Japan has provided nearly $3 million in grants to the Mekong River Commission (MRC) to fund the implementation of its new strategic plan to monitor the water level of the Mekong River and promote sustainable development.

Since 2019, the river has been suffering from significantly reduced water flows due to the construction of hydro-electric dams upriver in Laos and China.

In a press release issued from its offices in the Lao capital Vientiane on February 26, the MRC said the Japanese government had provided $2.9 million in support of its new strategic plans for promoting responsible and sustainable development in the region.

The grant will provide funding for the next four years (2021-2024). The MRC expects that the funds will enhance their capacity to monitor and assess the river’s environment and help the affected citizens of its member countries – Cambodia, Laos, Thailand and Vietnam – adapt to the changes that are occurring with the river.

Speaking at the signing ceremony for the grant, Japanese ambassador to Laos Keizo Takewaka said: “[The grant] will help further the capacity of the MRC in providing the people of its member countries services such as monitoring and predicting the river’s water levels more accurately and effectively.”

The MRC’s primary activities include the operation of a network of stations that monitor the Mekong River, enabling it to predict water levels accurately. The new funds will go towards projects like setting up additional monitoring stations along the river.

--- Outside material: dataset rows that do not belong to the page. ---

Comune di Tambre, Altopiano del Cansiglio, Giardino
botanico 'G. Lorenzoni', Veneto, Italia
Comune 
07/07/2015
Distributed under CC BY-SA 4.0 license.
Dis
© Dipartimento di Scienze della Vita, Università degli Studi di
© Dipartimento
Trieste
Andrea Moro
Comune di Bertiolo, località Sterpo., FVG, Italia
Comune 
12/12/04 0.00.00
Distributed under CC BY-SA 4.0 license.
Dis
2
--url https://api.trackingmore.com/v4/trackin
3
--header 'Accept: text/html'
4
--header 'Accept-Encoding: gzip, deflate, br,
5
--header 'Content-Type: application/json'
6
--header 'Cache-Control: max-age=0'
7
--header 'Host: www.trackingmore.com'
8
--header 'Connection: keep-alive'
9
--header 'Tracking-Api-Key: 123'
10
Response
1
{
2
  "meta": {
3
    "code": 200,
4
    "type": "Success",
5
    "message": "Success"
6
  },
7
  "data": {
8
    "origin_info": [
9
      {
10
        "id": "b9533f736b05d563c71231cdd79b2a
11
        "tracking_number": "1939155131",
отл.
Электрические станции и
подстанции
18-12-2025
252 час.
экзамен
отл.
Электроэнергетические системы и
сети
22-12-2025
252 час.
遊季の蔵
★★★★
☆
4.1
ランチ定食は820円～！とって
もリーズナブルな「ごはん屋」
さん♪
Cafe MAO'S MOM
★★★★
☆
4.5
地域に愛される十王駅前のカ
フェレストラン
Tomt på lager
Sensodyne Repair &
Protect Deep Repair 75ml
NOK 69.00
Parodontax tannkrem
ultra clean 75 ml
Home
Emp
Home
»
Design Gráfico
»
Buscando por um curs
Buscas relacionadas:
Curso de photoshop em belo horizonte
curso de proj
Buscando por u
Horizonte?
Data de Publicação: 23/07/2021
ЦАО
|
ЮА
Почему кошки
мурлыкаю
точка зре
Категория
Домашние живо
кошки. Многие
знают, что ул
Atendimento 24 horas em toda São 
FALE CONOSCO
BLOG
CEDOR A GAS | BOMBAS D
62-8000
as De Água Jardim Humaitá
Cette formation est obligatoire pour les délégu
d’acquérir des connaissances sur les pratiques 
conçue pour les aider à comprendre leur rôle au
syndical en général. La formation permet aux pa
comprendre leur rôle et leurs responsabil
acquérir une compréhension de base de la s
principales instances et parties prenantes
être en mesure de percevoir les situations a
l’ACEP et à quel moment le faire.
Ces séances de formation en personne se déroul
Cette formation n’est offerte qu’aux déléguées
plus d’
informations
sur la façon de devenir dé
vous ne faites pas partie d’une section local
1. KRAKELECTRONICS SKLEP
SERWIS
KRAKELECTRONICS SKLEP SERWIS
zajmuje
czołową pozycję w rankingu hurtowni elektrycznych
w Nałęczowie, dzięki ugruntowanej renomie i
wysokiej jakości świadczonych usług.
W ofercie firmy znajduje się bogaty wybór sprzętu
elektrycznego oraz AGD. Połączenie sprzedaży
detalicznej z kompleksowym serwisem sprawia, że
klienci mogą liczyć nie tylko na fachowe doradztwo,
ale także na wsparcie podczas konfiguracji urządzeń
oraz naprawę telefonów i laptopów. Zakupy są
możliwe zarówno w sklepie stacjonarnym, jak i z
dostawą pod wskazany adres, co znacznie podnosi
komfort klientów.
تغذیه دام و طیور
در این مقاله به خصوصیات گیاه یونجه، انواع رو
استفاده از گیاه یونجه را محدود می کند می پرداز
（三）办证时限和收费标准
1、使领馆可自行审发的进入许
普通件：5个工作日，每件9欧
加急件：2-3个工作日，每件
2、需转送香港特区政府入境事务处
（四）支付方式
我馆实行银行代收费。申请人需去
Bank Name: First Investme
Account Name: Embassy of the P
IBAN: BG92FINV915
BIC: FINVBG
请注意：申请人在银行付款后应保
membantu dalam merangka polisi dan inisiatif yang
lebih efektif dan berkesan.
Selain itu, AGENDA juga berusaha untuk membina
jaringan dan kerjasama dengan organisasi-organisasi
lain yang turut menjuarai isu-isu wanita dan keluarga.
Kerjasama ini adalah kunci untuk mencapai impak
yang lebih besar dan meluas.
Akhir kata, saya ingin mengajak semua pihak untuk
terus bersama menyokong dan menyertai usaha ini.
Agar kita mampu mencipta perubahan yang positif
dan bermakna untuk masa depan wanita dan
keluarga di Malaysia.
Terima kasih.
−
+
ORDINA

The funds will also be used to provide the public with information on floods and droughts in the region with the goal of reducing their impacts on the population, according to the press release.

This new grant comes in addition to the $3.9 million in funding provided by Japan to the MRC to improve flood and drought prediction capacity last year. As a long-term development partner of the MRC, Japan has provided more than $21 million in support of their programmes.

The MRC noted in the press release that the diverse ecology of the Mekong River and its tributaries had provided livelihoods and food security to 70 million people living downstream along the Mekong River.

According to the MRC, the problem of low downstream water flow in the Mekong River in the years 2019 and 2020 negatively impacted all of the region’s countries and disrupted millions of people’s livelihoods.

On February 12 of this year, the MRC issued a press release expressing concern that water levels in the river had dropped significantly, changing the colour of the water in some stretches of the river. The organisation warned that this situation could impact agricultural production and wildlife populations in Cambodia and the other countries in the region.

In their report, the MRC detailed particularly worrisome water levels in the Mekong between the Jinghong hydropower station in China’s Yunnan province and the delta in Vietnam.

Cambodia and its portion of the Mekong are located squarely between those two points on the map – making up much of the trouble zone for low water levels that the MRC has identified.